- _DATA BLOCK_
::::

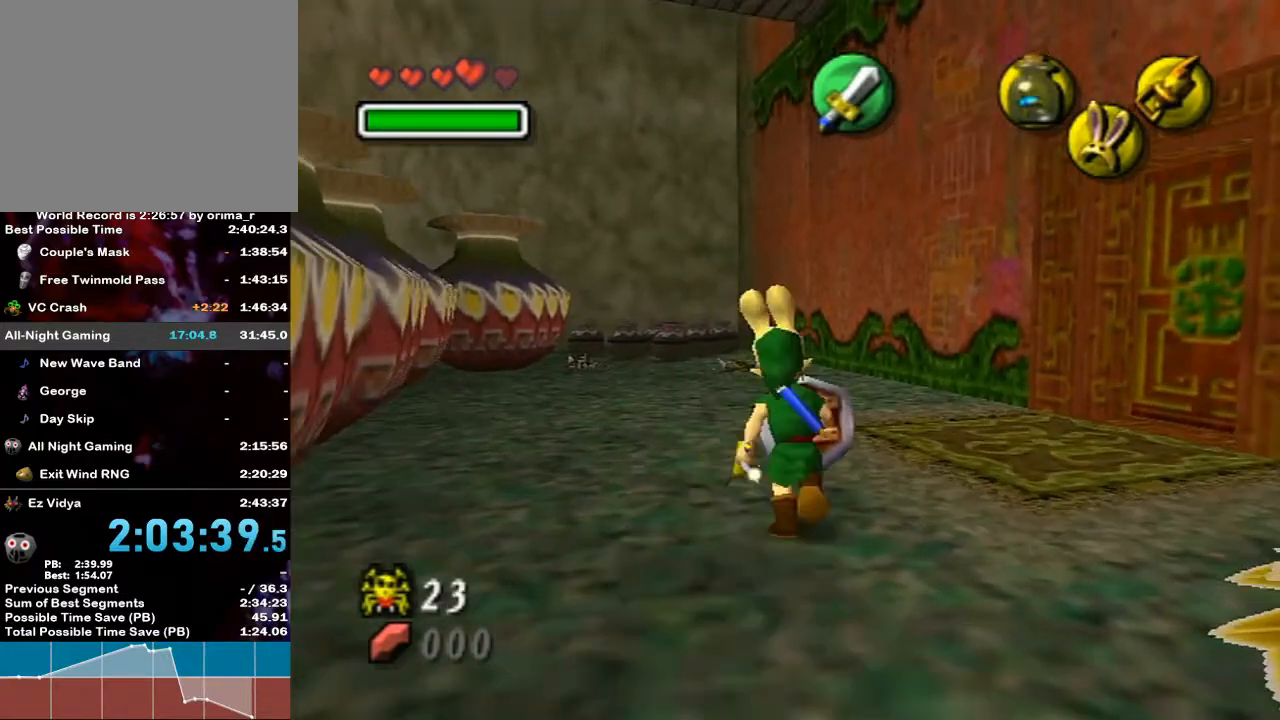
{"buttons": [], "left_stick": "up-left", "right_stick": "center", "events": [[233, "left_stick", "up-left"]]}
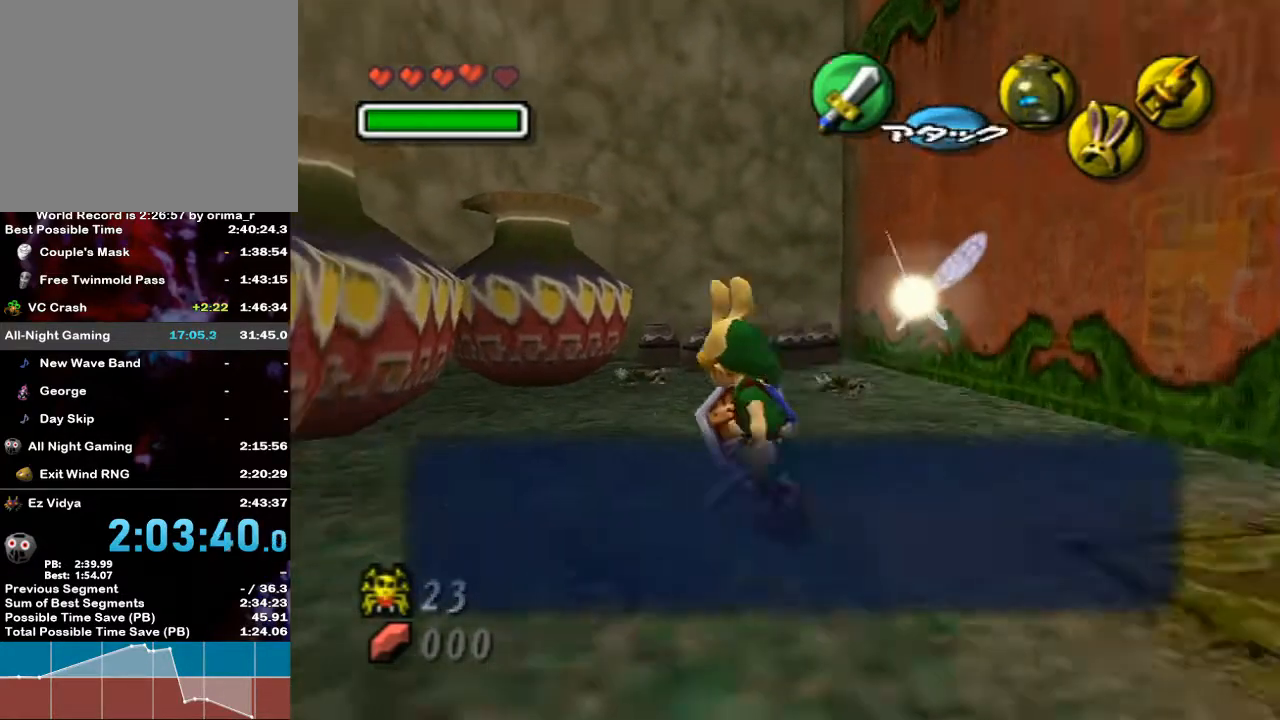
{"buttons": [], "left_stick": "up-left", "right_stick": "center", "events": [[233, "A", "down"], [383, "A", "up"]]}
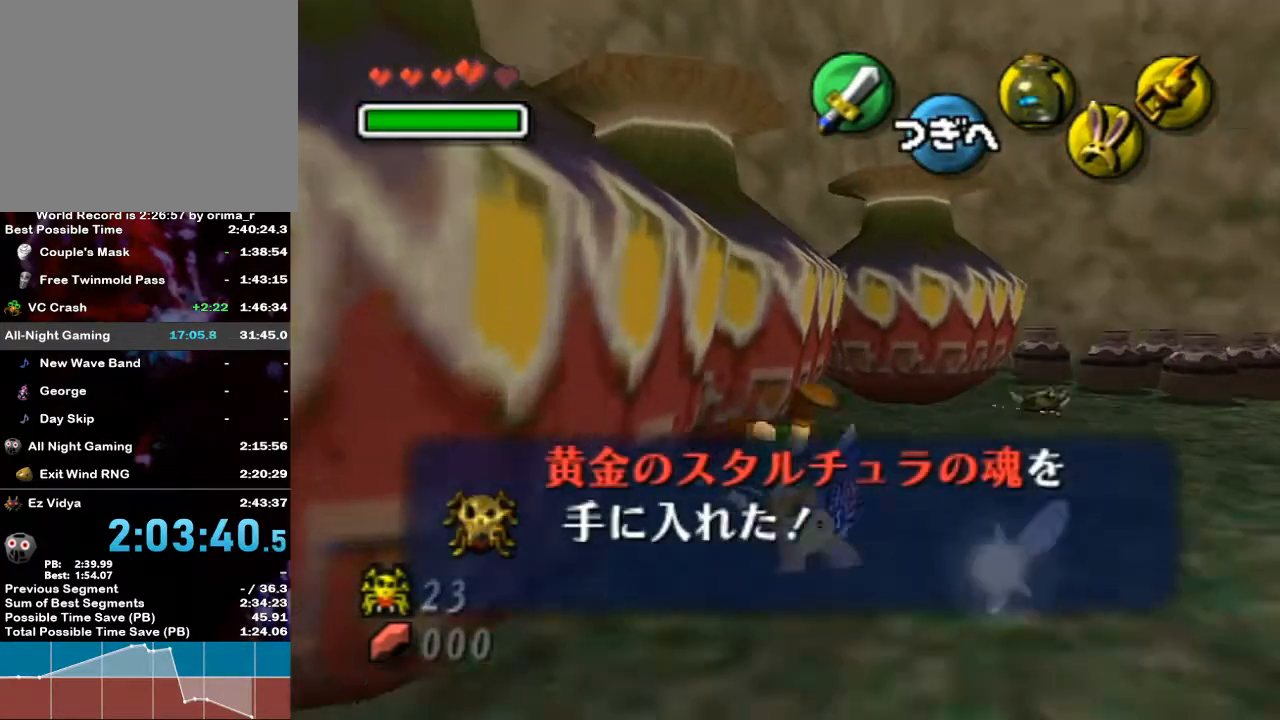
{"buttons": [], "left_stick": "center", "right_stick": "center", "events": [[267, "left_stick", "center"]]}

::::

- _EXERCISE INSTRUCTIONS_
Go through the material above and repeat it exactly. Omit the pictures.

- _RESPONSE TO THE EXERCISE_
{"buttons": [], "left_stick": "up-left", "right_stick": "center", "events": [[233, "left_stick", "up-left"]]}
{"buttons": [], "left_stick": "up-left", "right_stick": "center", "events": [[233, "A", "down"], [383, "A", "up"]]}
{"buttons": [], "left_stick": "center", "right_stick": "center", "events": [[267, "left_stick", "center"]]}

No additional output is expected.